Why have I not adopted this? Ideally parents shouldn’t need to care whether a child is accessed directly or through a mediator. It should just be an implementation detail. But this means a mediator needs to be able to offer the same calling API as the structure it mediates. This is easier said than done, especially if we don’t want to create a whole army of mediators, one for each type of child, with a lot of boilerplate wrapper functions.
Here’s my hunch. (Which could be terrible.) Because the mutable mediator is essentially a pointer to a pointer—aka double pointer—it belongs to the realm of lower-level memory mangement. Thus it is probably best handled within the language compiler and exposed as a language feature, or just the default way user-defined data structures are stored and accessed.
“Dude, that’s exactly the difference between how mutable and immutable structures are implemented in certain languages.” Maybe so. But AFAIK it’s never the case that a mutable structure, once created, can also be treated as immutable. Once we choose, we’re stuck with it. The mutable-mediator pattern, by contrast, would allow a structure to behave as both mutable and immutable. Duality.
I’m not a Rust user, but roughly I understand that its borrow checker lets you “check out” a memory object using either a mutable or immutable reference. If so, then my hunch isn’t completely terrible, because better programmers have also hatched the idea of maintaining the mutable–immutable duality. No idea, however, whether the Rust borrow checker resolves the parent–child problem. I gather not. Rather, it appears to ensure memory safety (by guaranteeing that only one mutable reference can circulate at a time). Cunningham’s Law is exceptionally strong for Rust, so I’m sure I’ll have an answer shortly.
And coming full circle—
I have no idea. As we saw earlier, baked into functional programming is the notion that for some sufficiently small size, memory allocation and destruction can be treated as if it were free. In practice, it’s easy to exceed that threshold faster than we expect.

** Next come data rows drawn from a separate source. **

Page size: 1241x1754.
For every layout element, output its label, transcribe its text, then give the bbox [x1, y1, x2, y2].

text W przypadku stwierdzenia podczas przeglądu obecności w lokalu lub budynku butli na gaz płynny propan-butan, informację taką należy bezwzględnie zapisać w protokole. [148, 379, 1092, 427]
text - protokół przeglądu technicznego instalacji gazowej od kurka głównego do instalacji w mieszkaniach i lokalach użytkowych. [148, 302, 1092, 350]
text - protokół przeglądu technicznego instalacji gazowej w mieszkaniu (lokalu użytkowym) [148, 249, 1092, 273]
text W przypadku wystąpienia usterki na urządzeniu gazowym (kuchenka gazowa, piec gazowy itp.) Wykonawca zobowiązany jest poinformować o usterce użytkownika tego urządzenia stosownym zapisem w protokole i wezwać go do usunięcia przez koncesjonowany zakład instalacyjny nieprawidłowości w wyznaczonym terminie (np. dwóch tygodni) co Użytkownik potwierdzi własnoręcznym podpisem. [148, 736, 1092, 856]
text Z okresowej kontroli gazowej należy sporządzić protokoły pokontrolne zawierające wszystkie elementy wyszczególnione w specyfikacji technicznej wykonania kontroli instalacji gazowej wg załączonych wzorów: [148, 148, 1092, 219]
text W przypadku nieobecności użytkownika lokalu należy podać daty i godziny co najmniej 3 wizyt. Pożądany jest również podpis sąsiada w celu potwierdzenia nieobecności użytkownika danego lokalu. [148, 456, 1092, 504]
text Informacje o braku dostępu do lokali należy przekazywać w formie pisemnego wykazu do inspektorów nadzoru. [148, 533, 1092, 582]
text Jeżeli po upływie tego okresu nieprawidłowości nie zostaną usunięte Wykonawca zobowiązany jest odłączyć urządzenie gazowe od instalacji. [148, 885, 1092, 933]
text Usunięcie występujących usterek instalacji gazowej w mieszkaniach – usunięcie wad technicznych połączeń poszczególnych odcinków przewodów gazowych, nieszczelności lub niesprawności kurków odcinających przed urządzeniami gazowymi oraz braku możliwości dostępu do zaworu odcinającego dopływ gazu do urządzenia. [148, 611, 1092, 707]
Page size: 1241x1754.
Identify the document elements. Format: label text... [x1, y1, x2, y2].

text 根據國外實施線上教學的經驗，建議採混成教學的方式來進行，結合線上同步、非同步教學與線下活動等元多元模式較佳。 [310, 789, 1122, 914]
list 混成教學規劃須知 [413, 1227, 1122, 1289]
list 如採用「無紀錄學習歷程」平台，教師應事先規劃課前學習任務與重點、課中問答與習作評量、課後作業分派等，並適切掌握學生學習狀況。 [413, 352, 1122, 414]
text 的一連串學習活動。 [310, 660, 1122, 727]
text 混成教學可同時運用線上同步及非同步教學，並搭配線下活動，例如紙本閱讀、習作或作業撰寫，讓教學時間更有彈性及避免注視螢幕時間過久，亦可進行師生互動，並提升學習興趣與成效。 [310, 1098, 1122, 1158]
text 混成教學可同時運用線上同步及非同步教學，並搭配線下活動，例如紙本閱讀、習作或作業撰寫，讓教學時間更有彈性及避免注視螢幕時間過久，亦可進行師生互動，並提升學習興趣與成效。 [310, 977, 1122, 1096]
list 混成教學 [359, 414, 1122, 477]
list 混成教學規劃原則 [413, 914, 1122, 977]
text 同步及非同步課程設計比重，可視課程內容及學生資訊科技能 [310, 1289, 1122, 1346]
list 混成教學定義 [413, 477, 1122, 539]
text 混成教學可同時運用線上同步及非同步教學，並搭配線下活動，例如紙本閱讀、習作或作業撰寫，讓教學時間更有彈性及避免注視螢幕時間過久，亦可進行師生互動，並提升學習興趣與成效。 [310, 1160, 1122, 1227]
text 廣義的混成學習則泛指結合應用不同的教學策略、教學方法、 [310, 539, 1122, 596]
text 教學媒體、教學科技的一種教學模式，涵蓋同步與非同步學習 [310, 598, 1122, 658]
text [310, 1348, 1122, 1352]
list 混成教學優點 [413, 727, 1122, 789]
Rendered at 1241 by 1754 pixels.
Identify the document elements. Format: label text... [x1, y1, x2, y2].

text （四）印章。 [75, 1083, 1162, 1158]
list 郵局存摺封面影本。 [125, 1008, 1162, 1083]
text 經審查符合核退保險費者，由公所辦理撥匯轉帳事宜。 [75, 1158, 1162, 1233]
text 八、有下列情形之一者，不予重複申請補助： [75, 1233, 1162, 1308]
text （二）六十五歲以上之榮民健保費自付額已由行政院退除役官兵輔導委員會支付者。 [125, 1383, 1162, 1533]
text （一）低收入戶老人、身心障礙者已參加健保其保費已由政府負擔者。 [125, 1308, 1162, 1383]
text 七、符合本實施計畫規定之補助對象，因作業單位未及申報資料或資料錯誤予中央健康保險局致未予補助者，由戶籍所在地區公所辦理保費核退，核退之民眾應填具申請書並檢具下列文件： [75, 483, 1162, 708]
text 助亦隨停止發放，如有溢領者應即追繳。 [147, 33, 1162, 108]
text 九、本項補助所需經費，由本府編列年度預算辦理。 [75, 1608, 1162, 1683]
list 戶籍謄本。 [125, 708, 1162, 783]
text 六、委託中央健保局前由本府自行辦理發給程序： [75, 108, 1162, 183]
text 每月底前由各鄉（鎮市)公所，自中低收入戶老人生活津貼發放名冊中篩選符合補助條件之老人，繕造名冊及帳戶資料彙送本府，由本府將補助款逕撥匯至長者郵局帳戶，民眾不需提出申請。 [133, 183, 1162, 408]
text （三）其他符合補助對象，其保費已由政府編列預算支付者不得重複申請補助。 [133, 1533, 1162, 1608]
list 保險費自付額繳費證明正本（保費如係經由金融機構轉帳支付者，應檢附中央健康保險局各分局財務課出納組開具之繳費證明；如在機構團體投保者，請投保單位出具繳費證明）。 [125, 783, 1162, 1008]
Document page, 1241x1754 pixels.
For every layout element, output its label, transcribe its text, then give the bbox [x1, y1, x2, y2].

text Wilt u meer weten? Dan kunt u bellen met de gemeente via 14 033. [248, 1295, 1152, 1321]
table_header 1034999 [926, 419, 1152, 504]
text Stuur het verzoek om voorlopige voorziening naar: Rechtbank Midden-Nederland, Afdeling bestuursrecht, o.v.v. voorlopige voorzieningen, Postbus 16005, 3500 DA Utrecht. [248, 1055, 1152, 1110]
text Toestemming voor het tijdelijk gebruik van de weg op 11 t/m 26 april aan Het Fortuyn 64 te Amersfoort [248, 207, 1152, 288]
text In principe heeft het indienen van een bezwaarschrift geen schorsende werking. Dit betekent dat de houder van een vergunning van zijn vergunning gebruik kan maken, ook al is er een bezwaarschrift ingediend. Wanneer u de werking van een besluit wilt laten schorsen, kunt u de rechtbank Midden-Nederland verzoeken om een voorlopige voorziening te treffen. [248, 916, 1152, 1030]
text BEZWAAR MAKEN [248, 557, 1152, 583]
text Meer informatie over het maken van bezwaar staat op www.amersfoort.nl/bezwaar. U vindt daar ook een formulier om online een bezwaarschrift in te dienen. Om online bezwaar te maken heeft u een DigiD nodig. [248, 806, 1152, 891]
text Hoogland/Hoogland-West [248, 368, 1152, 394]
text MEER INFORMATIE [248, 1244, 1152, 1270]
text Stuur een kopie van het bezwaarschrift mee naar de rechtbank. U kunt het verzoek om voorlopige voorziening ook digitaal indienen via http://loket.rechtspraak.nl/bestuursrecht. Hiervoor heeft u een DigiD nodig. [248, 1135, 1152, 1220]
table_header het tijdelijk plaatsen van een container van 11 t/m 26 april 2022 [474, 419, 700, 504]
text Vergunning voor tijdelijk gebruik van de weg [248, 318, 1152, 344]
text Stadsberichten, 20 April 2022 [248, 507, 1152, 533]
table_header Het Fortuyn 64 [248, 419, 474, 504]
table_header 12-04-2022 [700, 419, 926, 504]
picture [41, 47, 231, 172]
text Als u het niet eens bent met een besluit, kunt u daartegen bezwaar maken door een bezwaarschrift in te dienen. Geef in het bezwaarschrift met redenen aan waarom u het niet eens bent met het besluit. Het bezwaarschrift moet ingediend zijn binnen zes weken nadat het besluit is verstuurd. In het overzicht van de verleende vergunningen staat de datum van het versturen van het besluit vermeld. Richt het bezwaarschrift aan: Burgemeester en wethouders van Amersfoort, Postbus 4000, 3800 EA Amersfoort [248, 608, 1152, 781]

The most productive angle would be to decompose large objects into smaller ones that are closer to that basically-free threshold. So instead of a binary blob representing a million foos, introduce a bar structure that holds a million individual foo structures that can be updated individually. Keep subdividing until you get to the structure size you like.
Of course, that should sound familiar. We’ve merely transmuted the large-object problem into the parent–child problem. So solving the parent–child problem is the key.